The fourth item in the list has two variants.
- The first variant can bring a computer to its knees by infiltrating every corner of the computer, BUT at least the author has the grace to offer an un-installation routine which works.
- The second variant can bring a computer to its knees by infiltrating every corner of the computer, BUT the author had no intention of making the bogus un-installation routine workable because the program is………………………. MALWARE. The only un-installation routine that works is the one where you put in an operating system CD/DVD and then boot from it..
Now for the big question. Will a Windows optimizer program fix all of the above?
No. Windows optimizer programs only work on computers which are bug and malware free, and even then, you can’t really tell if they truly work because the difference in performance before and after is not detectable by mere humans. The best aspect of a Windows optimizer program is that it brings a variety of ‘housecleaning’ utilities into one package.

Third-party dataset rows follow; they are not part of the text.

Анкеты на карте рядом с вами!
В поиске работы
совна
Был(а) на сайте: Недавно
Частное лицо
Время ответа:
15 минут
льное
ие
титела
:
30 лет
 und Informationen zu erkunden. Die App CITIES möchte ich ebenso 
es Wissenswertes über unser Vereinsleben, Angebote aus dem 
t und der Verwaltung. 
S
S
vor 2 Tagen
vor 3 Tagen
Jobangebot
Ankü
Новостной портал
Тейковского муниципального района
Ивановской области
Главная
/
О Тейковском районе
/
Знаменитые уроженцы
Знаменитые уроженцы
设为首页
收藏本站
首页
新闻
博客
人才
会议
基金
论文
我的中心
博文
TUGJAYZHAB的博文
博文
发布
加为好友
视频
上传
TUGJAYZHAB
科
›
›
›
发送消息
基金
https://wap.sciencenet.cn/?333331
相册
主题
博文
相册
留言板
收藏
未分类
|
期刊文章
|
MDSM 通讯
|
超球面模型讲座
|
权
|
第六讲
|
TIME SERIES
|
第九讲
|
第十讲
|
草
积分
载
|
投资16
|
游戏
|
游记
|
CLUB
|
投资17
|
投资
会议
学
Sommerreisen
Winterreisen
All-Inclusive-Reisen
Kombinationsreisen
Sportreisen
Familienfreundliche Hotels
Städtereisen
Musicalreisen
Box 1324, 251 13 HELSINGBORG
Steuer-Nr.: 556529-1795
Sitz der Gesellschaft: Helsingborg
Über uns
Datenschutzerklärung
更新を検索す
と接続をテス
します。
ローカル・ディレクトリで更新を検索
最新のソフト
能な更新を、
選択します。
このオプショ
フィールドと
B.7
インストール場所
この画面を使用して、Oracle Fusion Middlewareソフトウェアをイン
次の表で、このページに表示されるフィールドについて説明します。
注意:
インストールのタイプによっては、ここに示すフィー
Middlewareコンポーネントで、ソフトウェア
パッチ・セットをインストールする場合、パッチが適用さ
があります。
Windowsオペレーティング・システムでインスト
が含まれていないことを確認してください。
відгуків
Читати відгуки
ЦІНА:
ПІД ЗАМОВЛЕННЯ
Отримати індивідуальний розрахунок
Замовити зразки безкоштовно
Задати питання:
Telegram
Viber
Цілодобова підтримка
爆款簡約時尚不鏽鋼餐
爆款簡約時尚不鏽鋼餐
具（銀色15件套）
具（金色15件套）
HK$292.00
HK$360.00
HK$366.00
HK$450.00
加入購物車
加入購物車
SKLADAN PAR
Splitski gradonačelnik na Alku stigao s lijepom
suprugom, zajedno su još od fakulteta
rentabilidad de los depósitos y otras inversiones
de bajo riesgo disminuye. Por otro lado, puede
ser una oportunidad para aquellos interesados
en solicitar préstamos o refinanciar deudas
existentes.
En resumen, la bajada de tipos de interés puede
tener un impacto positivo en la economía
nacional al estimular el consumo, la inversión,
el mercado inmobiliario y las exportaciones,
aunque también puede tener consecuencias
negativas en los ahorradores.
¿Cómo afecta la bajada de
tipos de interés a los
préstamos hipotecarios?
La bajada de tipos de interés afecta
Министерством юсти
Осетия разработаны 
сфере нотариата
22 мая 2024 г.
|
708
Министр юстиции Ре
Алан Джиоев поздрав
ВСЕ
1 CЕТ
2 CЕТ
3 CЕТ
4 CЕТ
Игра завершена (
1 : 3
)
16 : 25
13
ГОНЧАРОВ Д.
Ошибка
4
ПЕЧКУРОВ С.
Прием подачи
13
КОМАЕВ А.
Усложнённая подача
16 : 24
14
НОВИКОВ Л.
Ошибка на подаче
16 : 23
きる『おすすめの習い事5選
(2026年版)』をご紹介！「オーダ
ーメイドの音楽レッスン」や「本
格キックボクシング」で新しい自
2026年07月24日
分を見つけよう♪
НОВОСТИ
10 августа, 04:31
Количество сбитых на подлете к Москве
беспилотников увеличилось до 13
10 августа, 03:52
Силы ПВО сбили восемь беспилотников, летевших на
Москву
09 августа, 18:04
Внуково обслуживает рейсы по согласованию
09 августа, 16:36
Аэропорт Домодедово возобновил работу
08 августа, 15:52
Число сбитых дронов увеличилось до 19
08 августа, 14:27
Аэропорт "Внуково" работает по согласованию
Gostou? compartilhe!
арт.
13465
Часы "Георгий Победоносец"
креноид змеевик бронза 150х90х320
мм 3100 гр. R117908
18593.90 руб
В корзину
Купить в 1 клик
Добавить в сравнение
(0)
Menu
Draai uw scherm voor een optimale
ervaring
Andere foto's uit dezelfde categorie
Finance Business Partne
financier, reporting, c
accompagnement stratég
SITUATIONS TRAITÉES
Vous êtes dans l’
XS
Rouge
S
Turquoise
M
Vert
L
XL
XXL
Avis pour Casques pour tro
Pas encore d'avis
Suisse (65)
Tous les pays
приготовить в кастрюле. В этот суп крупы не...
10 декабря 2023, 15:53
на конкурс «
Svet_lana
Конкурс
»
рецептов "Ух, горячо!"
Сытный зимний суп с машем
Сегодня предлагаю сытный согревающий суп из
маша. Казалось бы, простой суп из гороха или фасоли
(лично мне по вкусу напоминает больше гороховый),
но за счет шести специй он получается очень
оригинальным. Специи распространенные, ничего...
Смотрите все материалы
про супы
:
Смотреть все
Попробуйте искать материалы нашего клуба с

So my answer to the first question was right.
Malware will bring down a computer regardless of the amount of hardware resources or the software loading. All of the other issues can be fixed by increasing the amount of hardware resource as you increase the loading on the computer.
I have recently had a chance to use two Windows optimizer utilities for as long as I wanted and neither would cost me a cent. Both of them were easy to use, but I have to admit that I noticed no difference after running them. In actual fact, the computer ran better after uninstalling one of them because it had sneaked a start-up item in which monitored all of the computer functions. in the background.